Assignment: For the data that follows, print the line with "CELEBRIAMO I NOSTRI AMICI", the line with "Lazio: si riunirà la", and all lines between them, exactly as they stand. Omit pictures and add nothing.

Items listed in a dataset

***

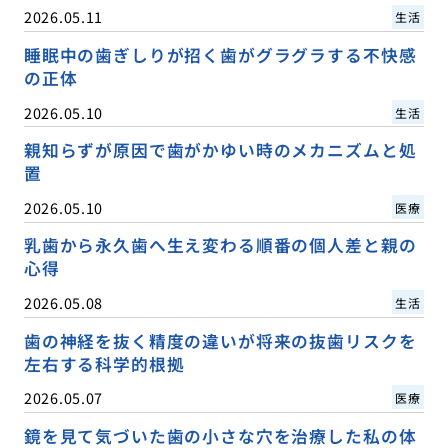
2026.05.11
生活
睡眠中の歯ぎしりが招く歯がグラグラする不快感
の正体
2026.05.10
生活
親知らずが原因で歯がかゆい時のメカニズムと処
置
2026.05.10
医療
乳歯から永久歯へ生え変わる順番の個人差と親の
心得
2026.05.08
生活
歯の神経を抜く精度の違いが将来の抜歯リスクを
左右する科学的根拠
2026.05.07
医療
鏡を見て気づいた歯の小さな穴を治療した私の体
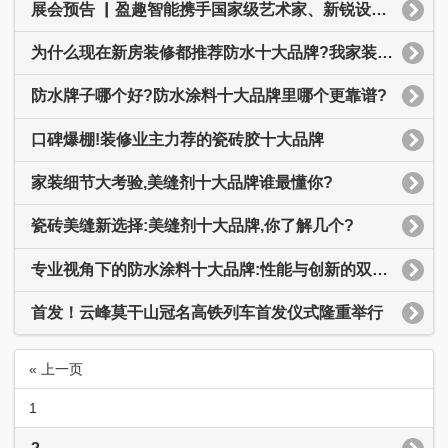
展会预告 ▏盈趣智能携手国家级艺术家、新锐设计师...亮相2024广州设计周
​为什么现在新房装修都推荐防水十大品牌?我家装修该怎么选?
防水牌子哪个好?防水涂料十大品牌里哪个更靠谱?
口碑爆棚!装修业主力荐的瓷砖胶十大品牌
家装细节大考验,美缝剂十大品牌谁最懂你?
瓷砖美缝新选择:美缝剂十大品牌,你了解几个?
专业视角下的防水涂料十大品牌:性能与创新的双重考验
首发！云峰莫干山冠名高铁列车首发仪式隆重举行
« 上一页
1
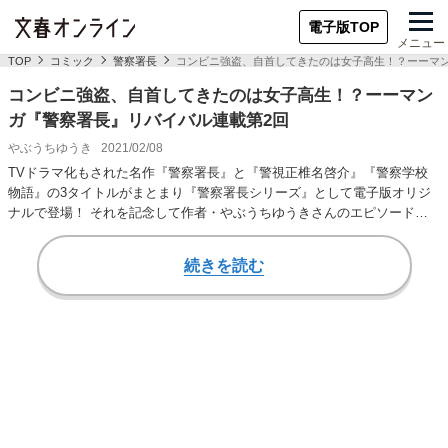
電子版TOP
メニュー
TOP
コミック
警察署長
コンビニ強盗、自首してきたのは女子高生！？ーーマ
コンビニ強盗、自首してきたのは女子高生！？ーーマン
ガ『警察署長』リバイバル連載第2回
やぶうちゆうき
2021/02/08
TVドラマ化もされた名作『警察署長』と『警視正椎名啓介』『警察学校
物語』の3タイトルがまとまり『警察署長シリーズ』として電子版オリジ
ナルで登場！ それを記念して作者・やぶうちゆうきさんのエピソードと
ともにセレクショ…
続きを読む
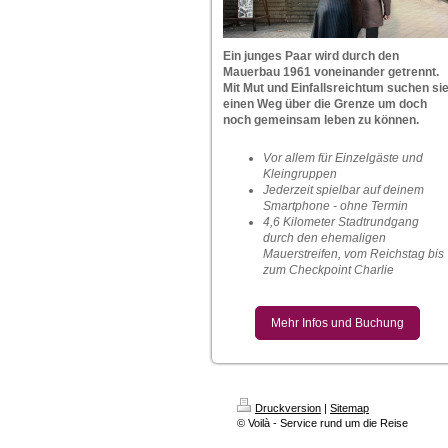
Ein junges Paar wird durch den
Mauerbau 1961 voneinander getrennt.
Mit Mut und Einfallsreichtum suchen si
einen Weg über die Grenze um doch
noch gemeinsam leben zu können.
Vor allem für Einzelgäste und
Kleingruppen
Jederzeit spielbar auf deinem
Smartphone - ohne Termin
4,6 Kilometer Stadtrundgang
durch den ehemaligen
Mauerstreifen, vom Reichstag bis
zum Checkpoint Charlie
Mehr Infos und Buchung
Druckversion
|
Sitemap
© Voilà - Service rund um die Reise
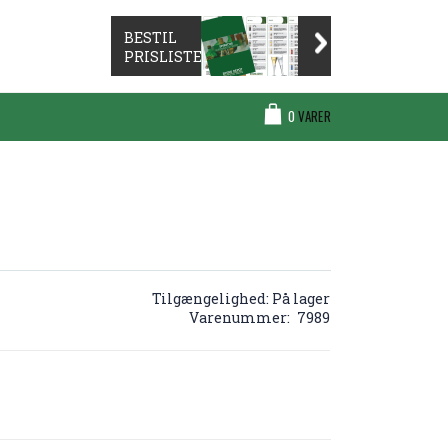
BESTIL
PRISLISTE
Cart
0
VARER
Tilgængelighed:
På lager
Varenummer
7989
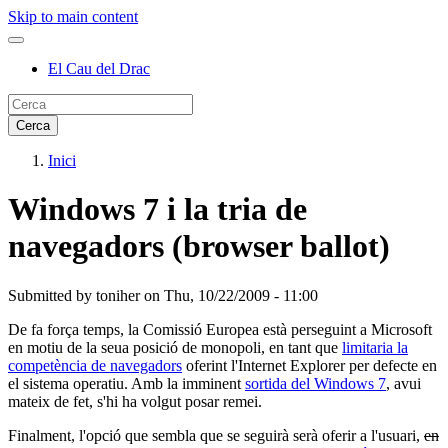
Skip to main content
El Cau del Drac
Inici
Windows 7 i la tria de
navegadors (browser ballot)
Submitted by
toniher
on
Thu, 10/22/2009 - 11:00
De fa força temps, la Comissió Europea està perseguint a Microsoft
en motiu de la seua posició de monopoli, en tant que
limitaria la
competència de navegadors
oferint l'Internet Explorer per defecte en
el sistema operatiu. Amb la imminent
sortida del Windows 7
, avui
mateix de fet, s'hi ha volgut posar remei.
Finalment, l'opció que sembla que se seguirà serà oferir a l'usuari,
en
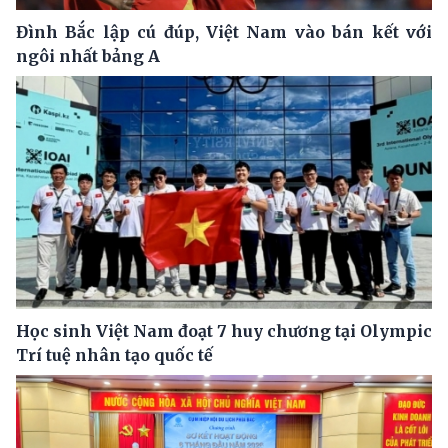
Đình Bắc lập cú đúp, Việt Nam vào bán kết với
ngôi nhất bảng A
Học sinh Việt Nam đoạt 7 huy chương tại Olympic
Trí tuệ nhân tạo quốc tế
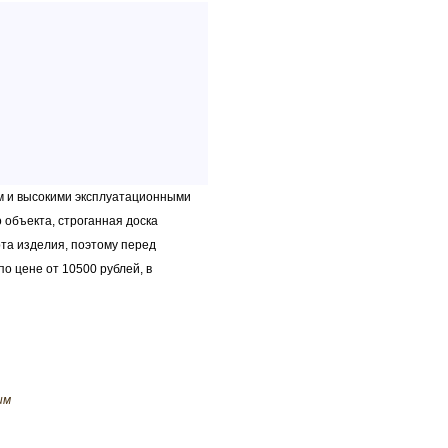
м и высокими эксплуатационными
 объекта, строганная доска
та изделия, поэтому перед
о цене от 10500 рублей, в
им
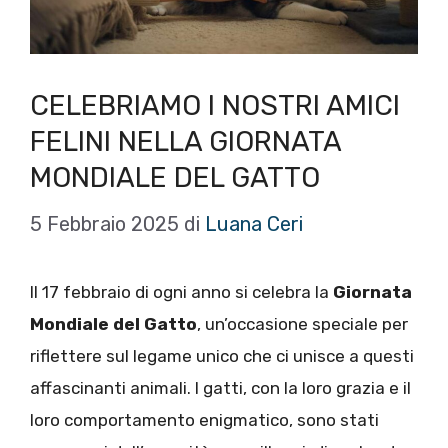
CELEBRIAMO I NOSTRI AMICI
FELINI NELLA GIORNATA
MONDIALE DEL GATTO
5 Febbraio 2025
di
Luana Ceri
Il 17 febbraio di ogni anno si celebra la
Giornata
Mondiale del Gatto
, un’occasione speciale per
riflettere sul legame unico che ci unisce a questi
affascinanti animali. I gatti, con la loro grazia e il
loro comportamento enigmatico, sono stati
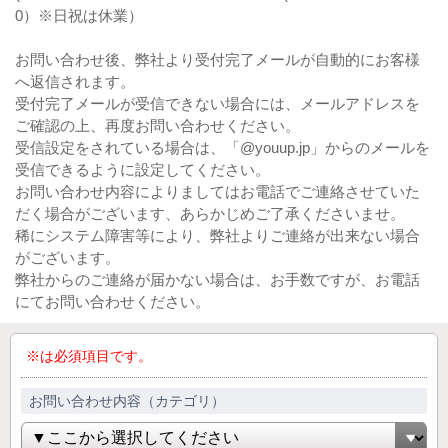
0）※日祝は休業）
お問い合わせ後、弊社より受付完了メールが自動的にお客様
へ返信されます。
受付完了メールが受信できない場合には、メールアドレスを
ご確認の上、再度お問い合わせください。
受信設定をされている場合は、「@youup.jp」からのメールを
受信できるように設定してください。
お問い合わせ内容によりましてはお電話でご連絡させていた
だく場合がございます、あらかじめご了承くださいませ。
稀にシステム障害等により、弊社よりご連絡が出来ない場合
がございます。
弊社からのご連絡が届かない場合は、お手数ですが、お電話
にてお問い合わせください。
※は必須項目です。
お問い合わせ内容（カテゴリ）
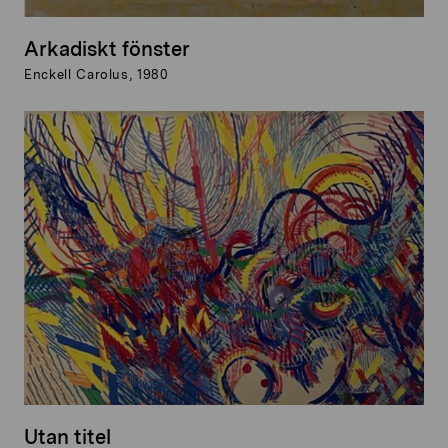
Arkadiskt fönster
Enckell Carolus, 1980
Utan titel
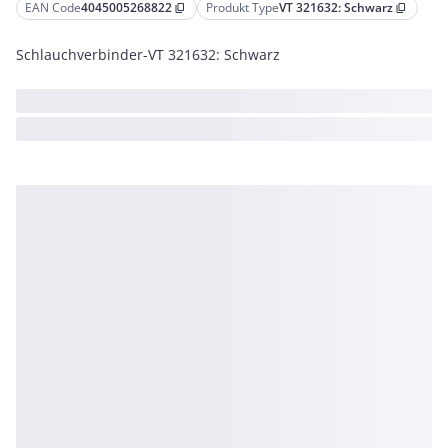
EAN Code
4045005268822
Produkt Type
VT 321632: Schwarz
content_copy
content_copy
Schlauchverbinder-VT 321632: Schwarz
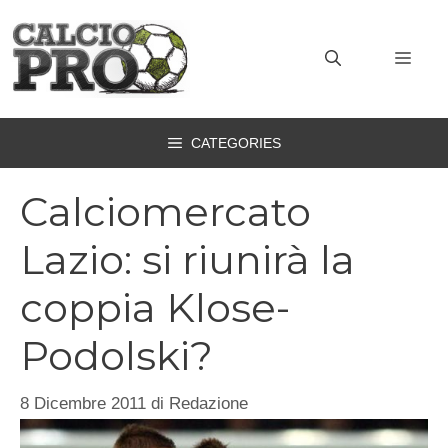
Vai
al
MEN
contenuto
CATEGORIES
Calciomercato
Lazio: si riunirà la
coppia Klose-
Podolski?
8 Dicembre 2011
di
Redazione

***

Expected answer:
CELEBRIAMO I NOSTRI AMICI
FELINI NELLA GIORNATA
MONDIALE DEL GATTO
5 Febbraio 2025
di
Luana Ceri
Il 17 febbraio di ogni anno si celebra la
Giornata
Mondiale del Gatto
, un’occasione speciale per
riflettere sul legame unico che ci unisce a questi
affascinanti animali. I gatti, con la loro grazia e il
loro comportamento enigmatico, sono stati
0）※日祝は休業）
お問い合わせ後、弊社より受付完了メールが自動的にお客様
へ返信されます。
受付完了メールが受信できない場合には、メールアドレスを
ご確認の上、再度お問い合わせください。
受信設定をされている場合は、「@youup.jp」からのメールを
受信できるように設定してください。
お問い合わせ内容によりましてはお電話でご連絡させていた
だく場合がございます、あらかじめご了承くださいませ。
稀にシステム障害等により、弊社よりご連絡が出来ない場合
がございます。
弊社からのご連絡が届かない場合は、お手数ですが、お電話
にてお問い合わせください。
※は必須項目です。
お問い合わせ内容（カテゴリ）
Arkadiskt fönster
Enckell Carolus, 1980
Utan titel
EAN Code
4045005268822
Produkt Type
VT 321632: Schwarz
content_copy
content_copy
Schlauchverbinder-VT 321632: Schwarz
Vai
al
MEN
contenuto
CATEGORIES
Calciomercato
Lazio: si riunirà la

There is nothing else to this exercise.